ただし、注意しておかなければいけないことがあります。
それは、ランニングコストが考慮されていないという点です。
購入した不動産を賃貸物件にする場合、賃貸管理費、建物管理費、修繕積立費、火災保険料、そして不動産会社に支払う管理代行手数料などの費用がかかります。
家賃として年間に見込める金額からこれら必要経費の額を差し引からなければ、物件を手に入れたことで実際にどれだけの儲けが出ているのかを正確に判断することはできません。
この考え方に基づいて算出された利回りを、実質利回り(またはネット利回り)と言います。
計算式にすると、次のようになります。
実質利回り=(年間家賃収入-年間必要経費)÷購入価格×100
表面利回りの例と同じく、1ヶ月8万円、年間で96万円の家賃収入が見込める物件を1,200万円で購入し、年間経費を24万円と想定した場合の実質利回りは次のようになります。
(96万円-24万円)÷1,200万円×100=6%
表面利回りの8%に対して実質利回りは6%ですから、2%も減ってしまうことになります。
1200万円の購入価格に対して、年間の利回りが8%なら96万円、6%なら72万円。24万円もの開きがあります。この差は大きいのでないでしょうか。
不動産投資の利回りは実質利回りで見る
上の例からわかる通り、物件の購入を検討するときには、かならず実質利回りを押さえましょう。
不動産会社が見せてくれる物件情報にも「利回り」が表示されていますが、一般的に、この数字は表面利回りであることが多いようです。
実質利回りは物件図面の数字を参考に計算することができますので、自分で計算してみることをおすすめします。
物件図面から実質利回りを計算する方法
では、実際の物件図面から実質利回りを計算してみましょう。
参考にする数字は、物件図面の以下の項目です。
所在地 | 東京都荒川区西日暮里 |
アクセス | JR西日暮里駅より徒歩4分/地下鉄メトロ西日暮里駅より徒歩3分 |
築年数 | 平成24年5月 |
間取り | 2LDK+S(納戸) |
専有面積 | 63平米 |
価格 | 4,980万円 |
家賃(賃料+管理費) | 家賃19万4.535円(賃料18万円+管理費1万4,535円)×12ヶ月=233万4,420円 |
必要経費 | (修繕積立金12,600万円+インターネット使用料1,800円+町会費200円)×12ヶ月=17万5,200円 |
※賃貸管理会社の手数料は、会社により異なるので、ここでは含まない想定とします。
このような各項目の数字を上記実質利回りの計算式に当てはめると、実質利回りは次のように計算できます。

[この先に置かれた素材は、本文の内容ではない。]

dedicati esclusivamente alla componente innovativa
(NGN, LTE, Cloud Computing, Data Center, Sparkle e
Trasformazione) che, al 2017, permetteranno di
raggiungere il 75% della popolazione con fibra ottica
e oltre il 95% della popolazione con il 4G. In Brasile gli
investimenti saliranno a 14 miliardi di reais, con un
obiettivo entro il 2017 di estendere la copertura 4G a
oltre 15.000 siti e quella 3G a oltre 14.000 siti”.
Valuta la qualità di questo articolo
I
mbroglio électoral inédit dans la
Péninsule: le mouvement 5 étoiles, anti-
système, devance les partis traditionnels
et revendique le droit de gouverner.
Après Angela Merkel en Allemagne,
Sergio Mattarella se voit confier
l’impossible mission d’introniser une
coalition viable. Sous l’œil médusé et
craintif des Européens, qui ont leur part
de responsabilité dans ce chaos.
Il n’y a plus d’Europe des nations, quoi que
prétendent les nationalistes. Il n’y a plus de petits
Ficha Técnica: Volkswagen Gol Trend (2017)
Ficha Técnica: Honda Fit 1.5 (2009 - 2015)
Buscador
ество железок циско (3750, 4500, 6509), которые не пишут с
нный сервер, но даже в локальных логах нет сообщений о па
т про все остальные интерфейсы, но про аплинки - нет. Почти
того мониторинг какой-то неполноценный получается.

実質利回り=(233万4,420円-17万5,200円)÷4,980万円×100=4.34%
※小数点第三位を四捨五入。
基準にしたい不動産投資の実質利回りの相場と平均値
購入した不動産が利益を上げてくれるか否かは、ほぼ実質利回りにかかっています。
もちろん、高いに越したことはありませんが、相場よりも高すぎる物件には何か事情が隠されている可能性がないとも言えません。
実質利回りに振り回されないためにも、相場と平均値を知っておきましょう。
実質利回りの相場は、都心か地方かによっても異なります。
都心ほど低く、地方に行くほど高くなるのが一般的です。
また、駅から遠いなど利便性が低いほど高く設定されています。
さらに、築年数も実質利回りの数値に影響します。
都内のマンションなら、中古物件で4~6%、築年数が浅い物件で2~4%が平均のようです。
利回り情報に振り回されないように正しい知識をつけよう
投資対象として不動産の購入を検討するなら、利回りの種類について知っておく必要があること、また物件情報にある「利回り」の数値を鵜呑みにせず、自分で実質利回りを計算するべきであることをご理解いただけたでしょうか。
確実に利益を生み出してくれる物件を探しだすためにも、利回りについての正しい知識を身につけておきましょう。